Das 65 variedades de batata acostumadas a crescer em condições difíceis usadas inicialmente na experiência, só cinco ainda sobrevivem
“Selecionamos 65 variedades que seriam capazes de enfrentar as dificuldades causadas pela aridez”, conta o pesquisador do departamento de aprimoramento genético do CIP, Walter Amorós. Todas elas foram plantadas em terras do deserto de La Joya, no sul do Peru. “São os solos mais parecidos com os de Marte que se conhece na Terra”, afirma, em nota, o engenheiro do ARC Chris McKay. A semelhança é particularmente notável no que se refere à salinidade desses solos. “Eles têm uma concentração de sais, especialmente sódio e boro, vinte vezes maior”, explica Amorós.
As condições da terra escolhida para fazer a experiência eram tão exigentes que nenhuma outra planta dentre as mais elementares que são usadas para a alimentação humana –desde o trigo até a quinua, passando pelo feijão— conseguiu passar pelo teste. Para as batatas, também foi difícil. Para criar raízes, elas tiveram de ser ajudadas com o uso de uma água rica em nutrientes, o que terá de ser feito, de todo modo, pelos futuros colonos marcianos. Apenas uma variedade nativa e quatro aprimoradas com o uso da genética tradicional se enraizaram e tuberizaram, como se chama o processo botânico pelo qual as raízes ou os caules inferiores de algumas plantas se transformam em tubérculos.

• **Trechos de dados**
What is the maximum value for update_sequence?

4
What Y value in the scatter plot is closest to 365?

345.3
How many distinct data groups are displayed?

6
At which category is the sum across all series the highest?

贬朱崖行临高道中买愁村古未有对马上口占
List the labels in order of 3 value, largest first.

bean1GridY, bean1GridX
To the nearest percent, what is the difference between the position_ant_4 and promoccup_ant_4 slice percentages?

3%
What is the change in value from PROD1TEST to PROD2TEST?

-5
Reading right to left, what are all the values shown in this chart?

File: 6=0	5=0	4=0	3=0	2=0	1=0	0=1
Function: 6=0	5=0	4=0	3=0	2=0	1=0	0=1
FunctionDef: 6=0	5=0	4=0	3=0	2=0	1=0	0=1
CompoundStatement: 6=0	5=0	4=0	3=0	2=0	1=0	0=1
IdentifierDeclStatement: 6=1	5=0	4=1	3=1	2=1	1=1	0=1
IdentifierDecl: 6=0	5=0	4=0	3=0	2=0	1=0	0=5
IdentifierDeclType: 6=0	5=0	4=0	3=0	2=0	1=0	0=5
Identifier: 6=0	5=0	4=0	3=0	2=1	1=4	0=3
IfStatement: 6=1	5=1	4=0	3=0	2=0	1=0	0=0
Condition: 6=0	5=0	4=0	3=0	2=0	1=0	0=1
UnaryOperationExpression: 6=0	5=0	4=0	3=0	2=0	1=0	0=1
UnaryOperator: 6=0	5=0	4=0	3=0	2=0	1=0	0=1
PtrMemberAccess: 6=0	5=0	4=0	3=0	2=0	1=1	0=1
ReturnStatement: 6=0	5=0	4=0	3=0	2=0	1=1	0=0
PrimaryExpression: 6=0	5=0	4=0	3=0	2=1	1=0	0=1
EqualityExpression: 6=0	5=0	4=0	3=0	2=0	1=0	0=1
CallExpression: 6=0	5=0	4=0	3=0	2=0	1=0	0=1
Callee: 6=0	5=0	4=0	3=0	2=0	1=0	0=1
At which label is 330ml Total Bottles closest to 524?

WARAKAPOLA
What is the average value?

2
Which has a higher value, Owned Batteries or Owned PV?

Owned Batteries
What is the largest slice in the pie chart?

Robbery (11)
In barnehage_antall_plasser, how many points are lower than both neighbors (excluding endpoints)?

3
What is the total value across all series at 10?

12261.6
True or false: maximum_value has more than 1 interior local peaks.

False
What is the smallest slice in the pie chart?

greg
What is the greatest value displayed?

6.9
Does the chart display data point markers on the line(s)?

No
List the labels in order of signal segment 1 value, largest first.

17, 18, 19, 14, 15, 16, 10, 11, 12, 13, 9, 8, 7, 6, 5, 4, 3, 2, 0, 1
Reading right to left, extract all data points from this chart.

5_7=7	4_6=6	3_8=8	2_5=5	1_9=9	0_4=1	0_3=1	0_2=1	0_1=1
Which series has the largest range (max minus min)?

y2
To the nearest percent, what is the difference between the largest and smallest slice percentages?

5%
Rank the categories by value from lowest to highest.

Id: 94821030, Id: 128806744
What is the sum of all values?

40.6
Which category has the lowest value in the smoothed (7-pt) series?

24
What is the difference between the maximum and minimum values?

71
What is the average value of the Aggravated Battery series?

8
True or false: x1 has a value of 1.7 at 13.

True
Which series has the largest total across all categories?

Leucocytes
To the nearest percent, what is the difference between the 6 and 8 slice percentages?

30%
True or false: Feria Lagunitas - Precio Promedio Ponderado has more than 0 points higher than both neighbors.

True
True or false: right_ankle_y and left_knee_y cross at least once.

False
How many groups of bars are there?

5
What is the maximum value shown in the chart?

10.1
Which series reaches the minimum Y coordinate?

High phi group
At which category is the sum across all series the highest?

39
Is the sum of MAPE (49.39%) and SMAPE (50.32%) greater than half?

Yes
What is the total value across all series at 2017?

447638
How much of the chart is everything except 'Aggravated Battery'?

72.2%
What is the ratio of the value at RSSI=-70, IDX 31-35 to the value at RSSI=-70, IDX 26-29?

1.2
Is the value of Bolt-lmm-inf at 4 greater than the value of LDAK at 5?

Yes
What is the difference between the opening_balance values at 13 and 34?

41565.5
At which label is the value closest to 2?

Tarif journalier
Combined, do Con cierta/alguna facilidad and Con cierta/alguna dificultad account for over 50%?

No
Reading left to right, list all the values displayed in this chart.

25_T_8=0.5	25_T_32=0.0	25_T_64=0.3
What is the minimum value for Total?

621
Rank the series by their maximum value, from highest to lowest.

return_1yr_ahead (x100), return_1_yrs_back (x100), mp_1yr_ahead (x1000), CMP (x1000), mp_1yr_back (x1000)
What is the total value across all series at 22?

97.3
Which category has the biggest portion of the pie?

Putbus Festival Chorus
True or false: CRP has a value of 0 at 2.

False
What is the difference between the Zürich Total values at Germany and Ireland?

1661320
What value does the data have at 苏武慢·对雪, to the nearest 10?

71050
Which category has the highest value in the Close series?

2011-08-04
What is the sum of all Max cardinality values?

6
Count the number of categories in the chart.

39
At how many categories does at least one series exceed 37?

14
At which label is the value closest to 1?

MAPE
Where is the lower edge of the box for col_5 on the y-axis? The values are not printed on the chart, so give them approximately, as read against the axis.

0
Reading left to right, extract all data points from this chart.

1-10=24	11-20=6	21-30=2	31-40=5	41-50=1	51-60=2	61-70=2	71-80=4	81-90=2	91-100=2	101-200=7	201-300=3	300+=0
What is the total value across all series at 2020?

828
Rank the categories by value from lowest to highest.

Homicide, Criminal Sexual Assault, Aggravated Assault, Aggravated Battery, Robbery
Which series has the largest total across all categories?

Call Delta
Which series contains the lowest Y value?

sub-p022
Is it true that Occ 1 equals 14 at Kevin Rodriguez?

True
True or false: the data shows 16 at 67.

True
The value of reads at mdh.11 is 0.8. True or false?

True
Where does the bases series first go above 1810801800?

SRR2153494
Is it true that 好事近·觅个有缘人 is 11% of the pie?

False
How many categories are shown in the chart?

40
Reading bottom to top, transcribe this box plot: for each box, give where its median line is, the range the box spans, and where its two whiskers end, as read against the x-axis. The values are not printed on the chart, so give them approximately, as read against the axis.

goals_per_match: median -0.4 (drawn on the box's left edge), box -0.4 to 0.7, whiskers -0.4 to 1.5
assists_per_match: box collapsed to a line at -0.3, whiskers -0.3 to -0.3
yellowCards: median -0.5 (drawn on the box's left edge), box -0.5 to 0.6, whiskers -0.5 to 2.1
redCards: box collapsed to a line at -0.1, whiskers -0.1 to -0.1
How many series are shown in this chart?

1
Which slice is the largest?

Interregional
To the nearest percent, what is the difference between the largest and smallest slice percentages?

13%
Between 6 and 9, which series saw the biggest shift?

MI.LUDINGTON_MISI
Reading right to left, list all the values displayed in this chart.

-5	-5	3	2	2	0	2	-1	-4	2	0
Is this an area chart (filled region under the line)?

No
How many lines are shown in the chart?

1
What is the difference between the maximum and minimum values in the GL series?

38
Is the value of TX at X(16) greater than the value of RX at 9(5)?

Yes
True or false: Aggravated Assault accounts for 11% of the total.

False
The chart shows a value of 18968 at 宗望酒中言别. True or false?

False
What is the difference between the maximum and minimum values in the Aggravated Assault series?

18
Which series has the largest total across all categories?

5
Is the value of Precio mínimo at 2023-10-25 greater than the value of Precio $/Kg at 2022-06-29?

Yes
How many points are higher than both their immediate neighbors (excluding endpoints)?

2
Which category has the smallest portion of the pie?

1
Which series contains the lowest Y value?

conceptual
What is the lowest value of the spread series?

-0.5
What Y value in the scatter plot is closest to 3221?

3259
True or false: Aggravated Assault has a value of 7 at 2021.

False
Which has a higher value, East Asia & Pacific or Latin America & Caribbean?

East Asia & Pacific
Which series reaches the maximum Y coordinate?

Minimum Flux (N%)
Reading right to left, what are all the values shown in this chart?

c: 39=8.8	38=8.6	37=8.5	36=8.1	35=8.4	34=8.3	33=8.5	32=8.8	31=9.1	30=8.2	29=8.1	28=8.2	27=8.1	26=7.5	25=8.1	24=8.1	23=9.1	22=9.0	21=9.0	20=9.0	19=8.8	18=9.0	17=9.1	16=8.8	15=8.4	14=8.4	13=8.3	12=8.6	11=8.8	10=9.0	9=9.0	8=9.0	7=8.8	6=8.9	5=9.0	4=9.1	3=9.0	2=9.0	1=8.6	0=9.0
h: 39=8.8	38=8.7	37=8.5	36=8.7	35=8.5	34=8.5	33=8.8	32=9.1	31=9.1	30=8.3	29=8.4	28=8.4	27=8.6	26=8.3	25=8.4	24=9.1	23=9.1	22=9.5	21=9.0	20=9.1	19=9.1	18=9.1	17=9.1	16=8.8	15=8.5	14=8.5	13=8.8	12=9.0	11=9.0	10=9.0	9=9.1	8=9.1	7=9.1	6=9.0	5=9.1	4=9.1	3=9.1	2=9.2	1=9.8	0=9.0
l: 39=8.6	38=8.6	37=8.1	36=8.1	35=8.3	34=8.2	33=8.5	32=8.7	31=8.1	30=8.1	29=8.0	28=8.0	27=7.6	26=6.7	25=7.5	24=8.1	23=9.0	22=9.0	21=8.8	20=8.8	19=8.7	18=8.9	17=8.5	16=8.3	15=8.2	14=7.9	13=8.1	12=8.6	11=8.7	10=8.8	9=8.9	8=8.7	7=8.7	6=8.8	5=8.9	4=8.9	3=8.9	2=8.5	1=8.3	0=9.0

• **Perguntas**
**a.** No texto sobre as batatas, quais plantas usadas na alimentação humana aparecem como exemplos das que não passaram no teste?
**b.** Responda com base no texto sobre as batatas:
(i) Quantas variedades de batata foram selecionadas no começo?
(ii) Em que deserto elas foram plantadas?
(iii) Que sais são citados como especialmente concentrados nesses solos?
**c.** Escreva a continuação do texto sobre as batatas a partir do ponto em que ele para.
A listagem não tem nenhuma relação com o texto sobre as batatas.

• **Respostas esperadas**
**a.** Trigo, quinua e feijão.

**b.**
(i) 65 variedades.
(ii) No deserto de La Joya, no sul do Peru.
(iii) Sódio e boro.

**c.**
“Precisamos pesquisar agora como conseguir uma produção maior e mais estável”, comenta o especialista do CIP, lembrando que se trata ainda de uma fase muito preliminar do projeto. Ainda será preciso averiguar como as variedades sobreviventes irão lidar com os obstáculos presentes em solo marciano, em especial os compostos oxidantes como os percloratos, presentes também de forma abundante nas águas marcianas, antes de uma futura colônia humana em Marte possa utilizar a sua terra vermelha como substrato para cultivar batatas.
Será preciso pesquisar também como outros aspectos ambientais e físicos atuariam, antes de saber se existe uma “superbatata”. Como lembra Julio Valdivia, professor da Universidade de Engenharia e Tecnologia UTEC, de Lima, e ex-pesquisador da NASA, as condições de Marte são muito diferentes: “Uma pressão de 6 milibares, enquanto a da Terra é de 1 bar. Uma atmosfera quase toda de CO2, cerca de 95% em comparação com o 0,03% da terrestre. Alta radiação ultravioleta. Temperaturas entre 20 graus e 70 graus negativos, com uma média 20 graus negativos. Um terço da gravidade da Terra…”.
São essas condições, ou quase todas elas, que serão reproduzidas dentro de um CubeSat naquela que será a segunda etapa do Potatoes on Mars (Batatas em Marte) e que poderá ser acompanhada online. Os CubeSat são satélites em miniatura voltados para a pesquisa espacial. Embora costumem ser postos em órbita, eles também podem reproduzir as condições do espaço externo, da Lua e de outros planetas aqui na Terra. “Serve para fazer experiências a fim de se chegar às batatas mais resistentes. Esta segunda fase procura avançar ao máximo nos limites das batatas, aproximando-as ainda mais do ambiente marciano”, explica Valdivia.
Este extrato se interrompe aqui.